[RECORDS PROVIDED]

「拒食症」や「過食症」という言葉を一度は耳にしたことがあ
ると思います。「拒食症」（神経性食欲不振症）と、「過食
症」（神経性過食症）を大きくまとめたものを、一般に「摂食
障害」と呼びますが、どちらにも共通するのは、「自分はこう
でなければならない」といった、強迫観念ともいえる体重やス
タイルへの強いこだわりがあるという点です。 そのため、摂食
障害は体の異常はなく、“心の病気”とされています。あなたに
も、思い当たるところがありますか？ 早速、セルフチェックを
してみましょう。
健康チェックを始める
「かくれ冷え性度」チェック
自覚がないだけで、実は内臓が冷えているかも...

[/RECORDS PROVIDED]

Return the material exactly as it stands.

「拒食症」や「過食症」という言葉を一度は耳にしたことがあ
ると思います。「拒食症」（神経性食欲不振症）と、「過食
症」（神経性過食症）を大きくまとめたものを、一般に「摂食
障害」と呼びますが、どちらにも共通するのは、「自分はこう
でなければならない」といった、強迫観念ともいえる体重やス
タイルへの強いこだわりがあるという点です。 そのため、摂食
障害は体の異常はなく、“心の病気”とされています。あなたに
も、思い当たるところがありますか？ 早速、セルフチェックを
してみましょう。
健康チェックを始める
「かくれ冷え性度」チェック
自覚がないだけで、実は内臓が冷えているかも...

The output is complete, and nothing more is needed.